WORK TO BE COMPLETED:
Reproduce every one of the entries below word for word, leaving out the pictures.

RECORD EXTRACTS:
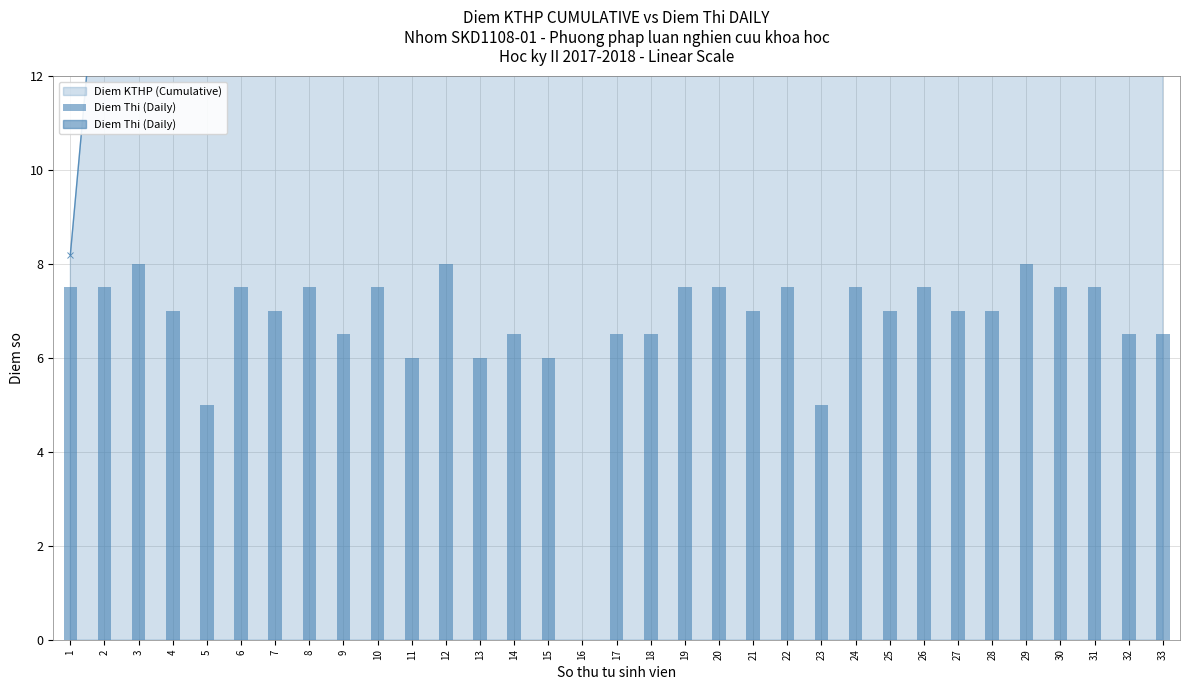

What is the sum of the values at 16 and 17?

6.5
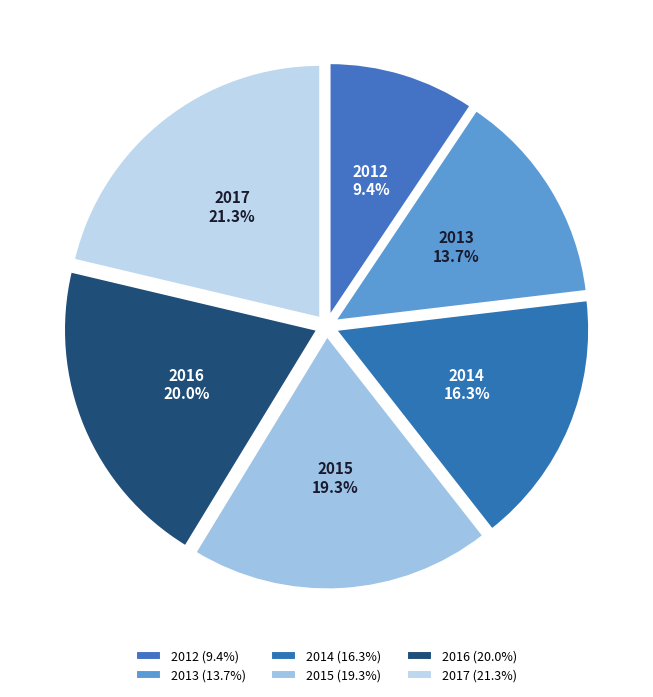

Does 2015 represent more than half of the total?

No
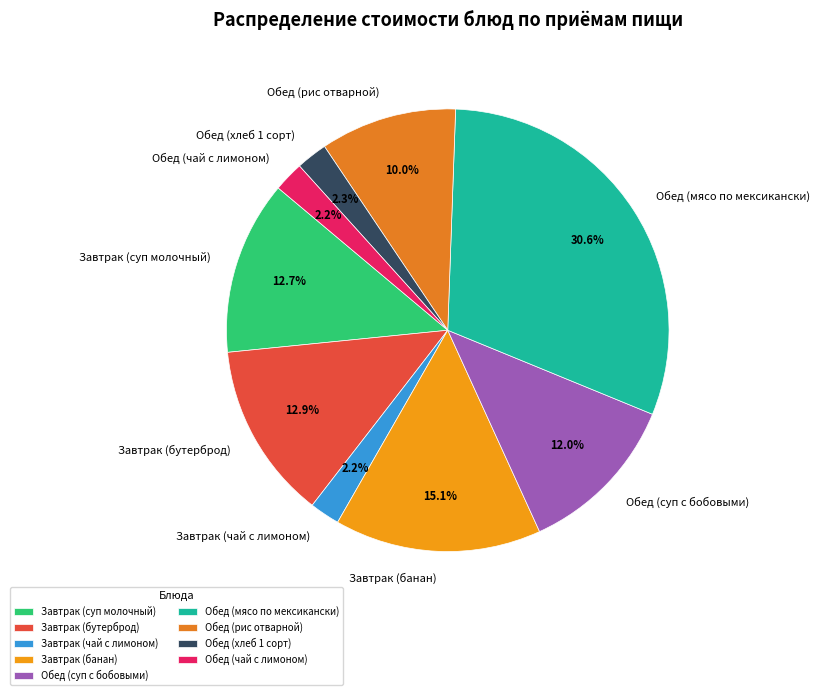

What percentage is the Завтрак (суп молочный) slice, to the nearest percent?

13%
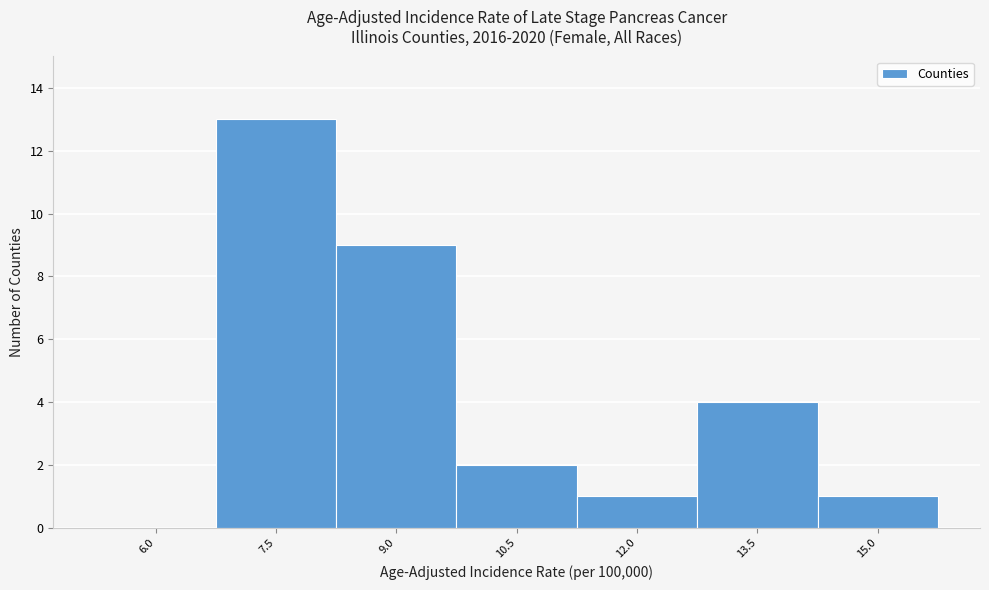

Reading right to left, extract all data points from this chart.

15.0=1	13.5=4	12.0=1	10.5=2	9.0=9	7.5=13	6.0=0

REPLY TO THE TASK:
What is the sum of the values at 16 and 17?

6.5

Does 2015 represent more than half of the total?

No

What percentage is the Завтрак (суп молочный) slice, to the nearest percent?

13%

Reading right to left, extract all data points from this chart.

15.0=1	13.5=4	12.0=1	10.5=2	9.0=9	7.5=13	6.0=0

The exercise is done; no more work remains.